Элизабет думала о своей матери. Прожив в крепости восемь лет, она вдруг решила вернуться к своему мужу в город. Элизабет тогда было пять лет, и это для нее не имело особого значения. Мать не очень заботилась о своих детях, поручив их воспитание старой няне. О ней Элизабет вспоминала с нежностью: няня не проглотила бы эту ложь, как другие: ее отец, жених, все эти люди, которые видели ее каждый день. Почему никого не удивило, что она, никому ничего не сказав, ушла в монастырь? Почему никто не поинтересовался о ней в монастыре? Даже Альбрехт. Ей было больно думать об этом.

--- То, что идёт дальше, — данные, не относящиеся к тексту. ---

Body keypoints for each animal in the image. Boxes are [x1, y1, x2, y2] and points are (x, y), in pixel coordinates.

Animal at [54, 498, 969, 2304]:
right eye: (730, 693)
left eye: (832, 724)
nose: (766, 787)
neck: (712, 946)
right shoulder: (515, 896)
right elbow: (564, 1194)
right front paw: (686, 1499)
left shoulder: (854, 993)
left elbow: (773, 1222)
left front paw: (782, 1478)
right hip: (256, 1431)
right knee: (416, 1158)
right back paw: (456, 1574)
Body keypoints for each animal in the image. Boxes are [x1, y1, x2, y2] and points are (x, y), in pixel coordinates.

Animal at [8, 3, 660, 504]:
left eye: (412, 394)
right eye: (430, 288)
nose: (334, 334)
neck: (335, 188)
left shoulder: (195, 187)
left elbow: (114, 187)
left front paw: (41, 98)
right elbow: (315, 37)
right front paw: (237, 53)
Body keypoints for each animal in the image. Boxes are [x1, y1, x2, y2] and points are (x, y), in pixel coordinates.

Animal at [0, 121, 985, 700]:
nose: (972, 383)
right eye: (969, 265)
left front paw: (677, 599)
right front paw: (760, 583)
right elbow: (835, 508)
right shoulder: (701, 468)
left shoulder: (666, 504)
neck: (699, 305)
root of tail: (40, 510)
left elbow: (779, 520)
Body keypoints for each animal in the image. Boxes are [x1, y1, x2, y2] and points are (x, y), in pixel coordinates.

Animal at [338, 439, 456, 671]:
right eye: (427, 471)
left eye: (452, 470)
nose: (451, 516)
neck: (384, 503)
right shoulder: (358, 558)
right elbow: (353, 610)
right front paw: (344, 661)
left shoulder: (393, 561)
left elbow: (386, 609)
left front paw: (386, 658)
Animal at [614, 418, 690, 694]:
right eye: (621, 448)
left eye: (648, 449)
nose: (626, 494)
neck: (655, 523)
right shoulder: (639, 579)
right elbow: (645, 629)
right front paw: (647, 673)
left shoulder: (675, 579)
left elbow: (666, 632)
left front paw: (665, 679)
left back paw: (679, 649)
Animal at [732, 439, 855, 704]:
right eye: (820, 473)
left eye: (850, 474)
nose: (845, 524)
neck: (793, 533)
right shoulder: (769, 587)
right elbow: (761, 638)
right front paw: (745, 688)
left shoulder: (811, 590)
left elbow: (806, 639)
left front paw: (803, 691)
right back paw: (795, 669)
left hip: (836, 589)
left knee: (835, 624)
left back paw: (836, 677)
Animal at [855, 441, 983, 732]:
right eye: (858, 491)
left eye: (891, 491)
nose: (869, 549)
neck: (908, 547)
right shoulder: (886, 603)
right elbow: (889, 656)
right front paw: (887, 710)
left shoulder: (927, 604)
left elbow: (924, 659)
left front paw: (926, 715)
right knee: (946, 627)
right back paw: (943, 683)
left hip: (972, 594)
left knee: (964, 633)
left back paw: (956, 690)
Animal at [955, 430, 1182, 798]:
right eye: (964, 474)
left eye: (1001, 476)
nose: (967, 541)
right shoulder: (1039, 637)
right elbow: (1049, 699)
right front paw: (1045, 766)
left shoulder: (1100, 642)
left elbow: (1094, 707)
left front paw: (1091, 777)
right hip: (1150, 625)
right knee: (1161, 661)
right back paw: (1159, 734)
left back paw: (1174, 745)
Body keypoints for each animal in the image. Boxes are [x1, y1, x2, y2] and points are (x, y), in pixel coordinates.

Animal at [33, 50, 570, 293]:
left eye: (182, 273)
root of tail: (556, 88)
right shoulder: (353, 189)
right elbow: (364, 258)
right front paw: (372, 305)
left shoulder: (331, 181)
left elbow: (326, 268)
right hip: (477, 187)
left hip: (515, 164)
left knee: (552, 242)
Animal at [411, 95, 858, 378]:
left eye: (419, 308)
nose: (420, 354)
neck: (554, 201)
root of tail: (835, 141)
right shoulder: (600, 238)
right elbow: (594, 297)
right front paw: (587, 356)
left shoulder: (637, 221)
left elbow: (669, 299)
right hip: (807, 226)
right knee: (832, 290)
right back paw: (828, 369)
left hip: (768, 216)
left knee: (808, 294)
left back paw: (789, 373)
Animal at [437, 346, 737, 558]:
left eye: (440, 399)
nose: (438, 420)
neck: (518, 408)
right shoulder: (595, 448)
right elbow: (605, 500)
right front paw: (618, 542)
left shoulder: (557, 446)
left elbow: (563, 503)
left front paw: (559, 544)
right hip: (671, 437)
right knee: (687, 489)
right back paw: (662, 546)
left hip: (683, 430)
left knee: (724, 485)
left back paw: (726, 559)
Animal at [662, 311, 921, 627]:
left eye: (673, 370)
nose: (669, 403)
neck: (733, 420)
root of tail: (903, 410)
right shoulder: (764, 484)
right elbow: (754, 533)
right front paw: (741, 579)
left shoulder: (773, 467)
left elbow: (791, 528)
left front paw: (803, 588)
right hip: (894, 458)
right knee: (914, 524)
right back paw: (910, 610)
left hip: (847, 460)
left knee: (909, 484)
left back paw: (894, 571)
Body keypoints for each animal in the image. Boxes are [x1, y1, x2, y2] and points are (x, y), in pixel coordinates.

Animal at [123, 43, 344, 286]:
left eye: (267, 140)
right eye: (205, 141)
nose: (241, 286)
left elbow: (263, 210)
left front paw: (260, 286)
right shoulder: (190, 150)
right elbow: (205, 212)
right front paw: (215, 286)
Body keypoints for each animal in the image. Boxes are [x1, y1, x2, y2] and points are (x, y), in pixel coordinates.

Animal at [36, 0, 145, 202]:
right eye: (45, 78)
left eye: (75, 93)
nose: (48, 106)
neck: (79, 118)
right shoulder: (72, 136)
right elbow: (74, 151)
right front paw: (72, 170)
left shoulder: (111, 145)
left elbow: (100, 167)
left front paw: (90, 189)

Разве это не было его долгом — по крайней мере, еще раз поговорить с ней? Тогда сразу выяснилось бы, что ее нет в монастыре, и ее начали бы искать и освободили. Если бы няня была жива, она бы никому не дала покоя, пока не узнала правду.

У Элизабет возникло нехорошее чувство: кому теперь хотелось, чтобы выяснилась эта гнусная правда? Только не ее отцу! Элизабет этого тоже не хотела, но как жить с грузом этой тайны? В постоянном страхе, что в ней узнают шлюху и опозорят?

— Тебя ничего другого и не ждет, — сказала она себе. — Какой же был выход? Бордель в Нюрнберге?

Элизабет упала на пуховые подушки, натянув одеяло до подбородка. Нет, проституция не была той альтернативой, которую стоило рассматривать.